» AIM OF THE TASK
Of all the lines in the records below, copy only those that contain the string "numbers".

» SUPPLIED MATERIAL

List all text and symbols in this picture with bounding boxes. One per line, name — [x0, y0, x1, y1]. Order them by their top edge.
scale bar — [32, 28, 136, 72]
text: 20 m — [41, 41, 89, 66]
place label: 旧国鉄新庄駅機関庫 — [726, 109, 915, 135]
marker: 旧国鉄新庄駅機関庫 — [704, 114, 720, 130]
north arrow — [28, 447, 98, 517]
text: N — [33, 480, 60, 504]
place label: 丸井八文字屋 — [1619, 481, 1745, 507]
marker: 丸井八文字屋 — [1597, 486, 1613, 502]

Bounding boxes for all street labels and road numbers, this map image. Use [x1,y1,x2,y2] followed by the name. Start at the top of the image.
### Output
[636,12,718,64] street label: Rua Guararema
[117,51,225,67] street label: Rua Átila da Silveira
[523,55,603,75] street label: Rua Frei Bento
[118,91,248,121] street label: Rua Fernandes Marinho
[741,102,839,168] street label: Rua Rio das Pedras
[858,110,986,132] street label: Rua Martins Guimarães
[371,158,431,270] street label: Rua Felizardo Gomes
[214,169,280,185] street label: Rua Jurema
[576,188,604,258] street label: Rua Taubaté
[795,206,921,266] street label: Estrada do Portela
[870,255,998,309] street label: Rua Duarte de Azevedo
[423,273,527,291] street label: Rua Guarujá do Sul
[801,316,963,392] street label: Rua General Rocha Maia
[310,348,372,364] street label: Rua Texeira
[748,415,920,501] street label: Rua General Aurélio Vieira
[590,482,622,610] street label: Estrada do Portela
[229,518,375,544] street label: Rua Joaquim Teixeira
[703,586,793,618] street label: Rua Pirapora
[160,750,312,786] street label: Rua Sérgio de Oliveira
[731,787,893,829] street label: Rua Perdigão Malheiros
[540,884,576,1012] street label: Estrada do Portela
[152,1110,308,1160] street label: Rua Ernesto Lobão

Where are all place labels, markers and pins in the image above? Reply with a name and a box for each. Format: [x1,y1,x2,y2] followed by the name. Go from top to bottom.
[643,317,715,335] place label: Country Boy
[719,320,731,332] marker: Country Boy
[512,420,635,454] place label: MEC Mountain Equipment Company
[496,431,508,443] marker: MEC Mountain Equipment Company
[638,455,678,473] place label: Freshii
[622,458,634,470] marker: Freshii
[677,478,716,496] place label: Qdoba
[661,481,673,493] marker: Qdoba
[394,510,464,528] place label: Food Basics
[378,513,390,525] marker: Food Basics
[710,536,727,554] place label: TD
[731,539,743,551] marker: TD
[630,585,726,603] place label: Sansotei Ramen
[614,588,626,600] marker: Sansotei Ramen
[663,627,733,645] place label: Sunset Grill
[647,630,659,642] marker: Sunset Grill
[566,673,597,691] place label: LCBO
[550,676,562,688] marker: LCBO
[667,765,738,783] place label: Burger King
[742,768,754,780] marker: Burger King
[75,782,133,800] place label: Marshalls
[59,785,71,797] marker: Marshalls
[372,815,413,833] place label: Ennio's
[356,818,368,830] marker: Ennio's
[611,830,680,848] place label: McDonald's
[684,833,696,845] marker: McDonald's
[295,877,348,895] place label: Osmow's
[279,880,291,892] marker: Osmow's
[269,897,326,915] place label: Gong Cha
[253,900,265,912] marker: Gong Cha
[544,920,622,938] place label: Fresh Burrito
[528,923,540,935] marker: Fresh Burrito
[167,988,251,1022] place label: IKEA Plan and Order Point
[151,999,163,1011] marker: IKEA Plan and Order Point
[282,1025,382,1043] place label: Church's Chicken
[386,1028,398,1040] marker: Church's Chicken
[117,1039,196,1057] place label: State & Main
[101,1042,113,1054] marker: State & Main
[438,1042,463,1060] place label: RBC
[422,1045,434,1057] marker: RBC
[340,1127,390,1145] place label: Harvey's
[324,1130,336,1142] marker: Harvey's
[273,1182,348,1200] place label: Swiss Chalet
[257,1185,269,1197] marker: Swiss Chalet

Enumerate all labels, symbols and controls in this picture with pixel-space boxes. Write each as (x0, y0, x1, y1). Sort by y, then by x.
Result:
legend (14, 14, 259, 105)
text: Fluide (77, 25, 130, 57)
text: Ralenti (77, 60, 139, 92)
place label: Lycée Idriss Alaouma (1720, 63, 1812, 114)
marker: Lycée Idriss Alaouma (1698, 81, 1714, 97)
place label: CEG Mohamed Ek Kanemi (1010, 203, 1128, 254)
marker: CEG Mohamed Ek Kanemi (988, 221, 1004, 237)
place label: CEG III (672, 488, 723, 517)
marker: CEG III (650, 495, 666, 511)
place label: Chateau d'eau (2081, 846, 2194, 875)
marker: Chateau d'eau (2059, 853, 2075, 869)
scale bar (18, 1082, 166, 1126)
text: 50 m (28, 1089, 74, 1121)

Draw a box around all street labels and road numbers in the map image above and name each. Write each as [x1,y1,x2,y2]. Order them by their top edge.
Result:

» PROBLEM SOLUTION
Bounding boxes for all street labels and road numbers, this map image. Use [x1,y1,x2,y2] followed by the name. Start at the top of the image.
Draw a box around all street labels and road numbers in the map image above and name each. Write each as [x1,y1,x2,y2]. Order them by their top edge.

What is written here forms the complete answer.